▶ _Written exercise_
Copy the following records word for word.
•••
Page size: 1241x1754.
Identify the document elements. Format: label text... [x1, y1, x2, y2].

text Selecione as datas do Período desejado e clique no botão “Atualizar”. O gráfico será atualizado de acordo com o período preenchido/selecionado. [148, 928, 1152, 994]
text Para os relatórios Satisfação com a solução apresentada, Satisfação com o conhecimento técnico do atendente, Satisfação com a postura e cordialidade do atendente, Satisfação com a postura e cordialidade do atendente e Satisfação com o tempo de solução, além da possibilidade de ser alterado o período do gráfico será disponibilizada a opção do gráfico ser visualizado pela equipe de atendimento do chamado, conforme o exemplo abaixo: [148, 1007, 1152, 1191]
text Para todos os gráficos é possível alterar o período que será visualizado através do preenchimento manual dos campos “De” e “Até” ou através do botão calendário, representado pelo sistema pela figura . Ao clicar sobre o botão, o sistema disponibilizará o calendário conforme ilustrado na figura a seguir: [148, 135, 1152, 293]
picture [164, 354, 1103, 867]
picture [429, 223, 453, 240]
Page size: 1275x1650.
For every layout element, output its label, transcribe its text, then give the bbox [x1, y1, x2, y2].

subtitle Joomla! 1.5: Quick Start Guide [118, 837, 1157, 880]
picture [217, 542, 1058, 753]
•••
▶ _Correct response_
Page size: 1241x1754.
Identify the document elements. Format: label text... [x1, y1, x2, y2].

text Selecione as datas do Período desejado e clique no botão “Atualizar”. O gráfico será atualizado de acordo com o período preenchido/selecionado. [148, 928, 1152, 994]
text Para os relatórios Satisfação com a solução apresentada, Satisfação com o conhecimento técnico do atendente, Satisfação com a postura e cordialidade do atendente, Satisfação com a postura e cordialidade do atendente e Satisfação com o tempo de solução, além da possibilidade de ser alterado o período do gráfico será disponibilizada a opção do gráfico ser visualizado pela equipe de atendimento do chamado, conforme o exemplo abaixo: [148, 1007, 1152, 1191]
text Para todos os gráficos é possível alterar o período que será visualizado através do preenchimento manual dos campos “De” e “Até” ou através do botão calendário, representado pelo sistema pela figura . Ao clicar sobre o botão, o sistema disponibilizará o calendário conforme ilustrado na figura a seguir: [148, 135, 1152, 293]
picture [164, 354, 1103, 867]
picture [429, 223, 453, 240]
Page size: 1275x1650.
For every layout element, output its label, transcribe its text, then give the bbox [x1, y1, x2, y2].

subtitle Joomla! 1.5: Quick Start Guide [118, 837, 1157, 880]
picture [217, 542, 1058, 753]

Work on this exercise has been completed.